To date, he said they have documented roughly 1,900 descendants — far fewer than they had expected to find, based on the number of children born to Joseph and Emma's surviving children. (Several had died as infants.)
"Their descendants had an extremely high mortality rate," Kennedy said, with deaths attributed to "everything from suicides to broken marriages to people who just didn't want to have children."
After more than two decades of contacting family members — about one-third of them live in Australia — Kennedy said he believes that after Joseph Smith was martyred by a mob in 1844, "Satan turned the revenge (for Joseph Smith's founding of the LDS Church) on his family. We ended up with much more than just two religious groups (the LDS Church and the Reorganized Church, started by Joseph and Emma Smith's sons) disagreeing here."

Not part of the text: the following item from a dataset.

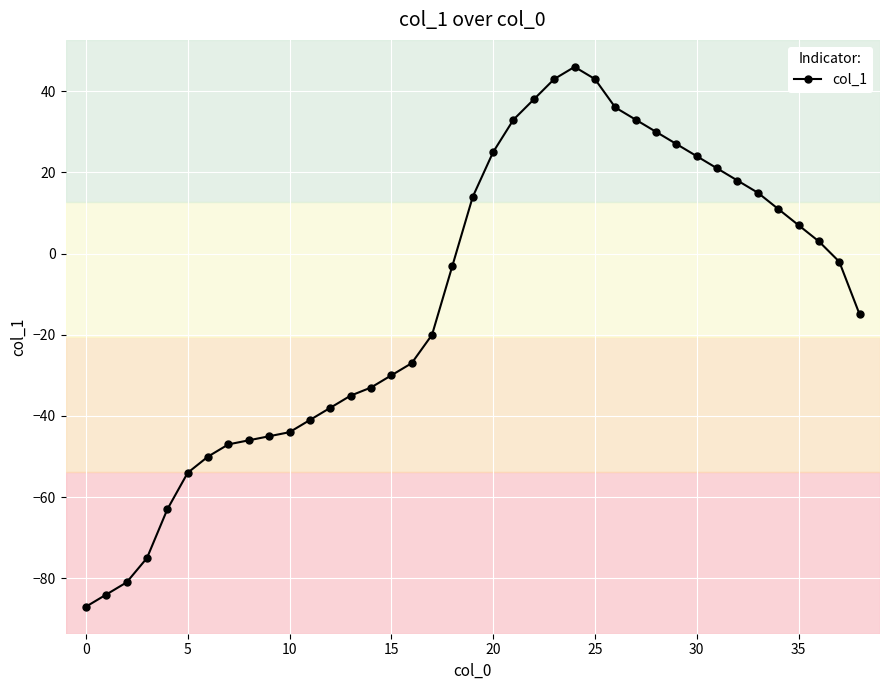

What is the difference between the maximum and minimum values?

133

Even so, a 17-foot-long family tree detailing the couple's progeny now adorns a wall in the church's Family History Library. It shows Kennedy's family as descendants of the Smiths' son Alexander. Kennedy said he and Jones have found almost 1,500 living descendants. Of those, 130 to 140 are Latter-day Saints with various degrees of church activity.
Baptisms, endowments and sealing ordinances were performed by proxy in LDS temples for the documented descendants who are deceased, he said.

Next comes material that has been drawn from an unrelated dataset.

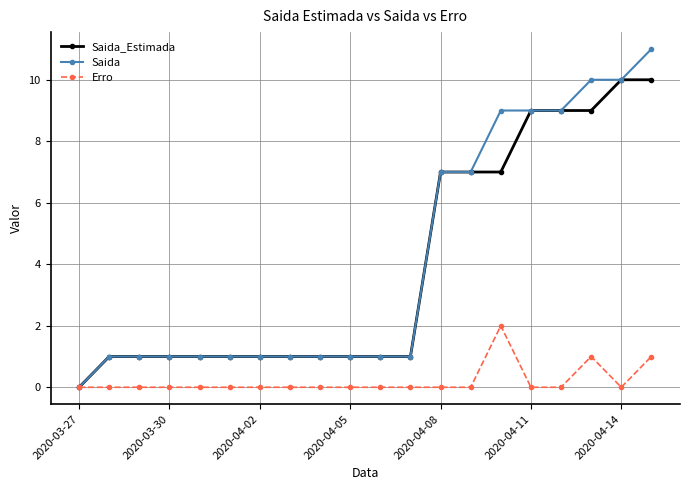

Which series has the widest spread of values?

Saida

Kennedy recently returned from Independence, Mo., where he visited the family of Joseph Smith III, who founded the Reorganized Church after his father's death. He, his mother, Emma, and the Smiths' other children remained in Nauvoo, Ill., following the exodus of Latter-day Saints, led by Brigham Young, to the Salt Lake Valley.
Kennedy said he and a descendant of Joseph Smith III plan a yearlong project to identify the descendants in that line and invite them to join the Joseph Smith Jr. Family Organization. The group — many of whom gathered in Nauvoo this summer for a second non-denominational family reunion — continues to grow, Kennedy said, providing information and outreach to family members who have never heard of Smith or the faith traditions that ultimately grew out of his experience.

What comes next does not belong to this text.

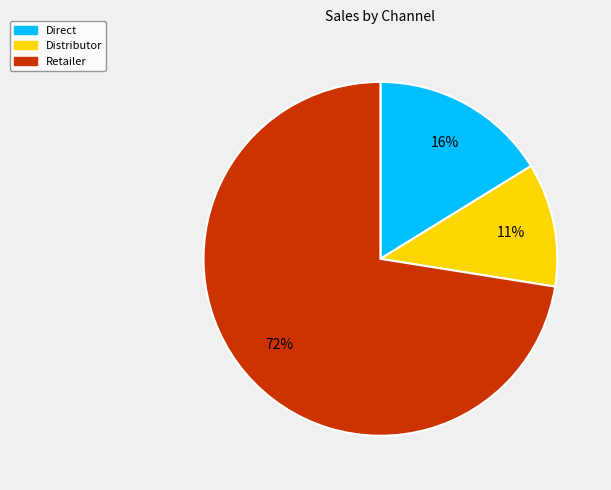

Between Retailer and Direct, which is larger?

Retailer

A Web site — www.josephsmithjr.com — explains the history to those interested and seeks their participation. Another Web site — www.josephsmithjr.org — will be established in mid-November as the home page for the Joseph Smith Jr. and Emma Hale Smith Historical Society. Images of Smith family documents and artifacts will be made available to the public on the Web site, Kennedy said.
While the LDS Church and the Community of Christ archives house documents about Joseph Smith and the early years of LDS history, many descendants also have original copies unavailable elsewhere, he said. An effort is under way to obtain copies of those documents for Brigham Young University's Lee Library collection.
Kennedy recently learned of one document, in Smith's handwriting, that explains the "celestial marriage covenant," and is now held by a woman living in the Midwest. Another person in Utah has documents relating to a story Emma Smith told her son David, who became an artist, about temple ordinances first performed in Nauvoo in the red brick store.
While neither the LDS Church nor the Community of Christ are formally involved in the Smith family organization, both have provided assistance with research and resources, and advised Kennedy on where to find information. While some Smith descendants are still part of the Community of Christ, those numbers are shrinking, he said, estimating that "less than 5 percent" of descendants are now part of that faith.
First and foremost, Kennedy wants all descendants to have the chance to connect with family — and that's how he approaches those he has the chance to contact. Though both churches have their histories and the documentation to support them, "We're painting a larger picture of what happened to the family itself."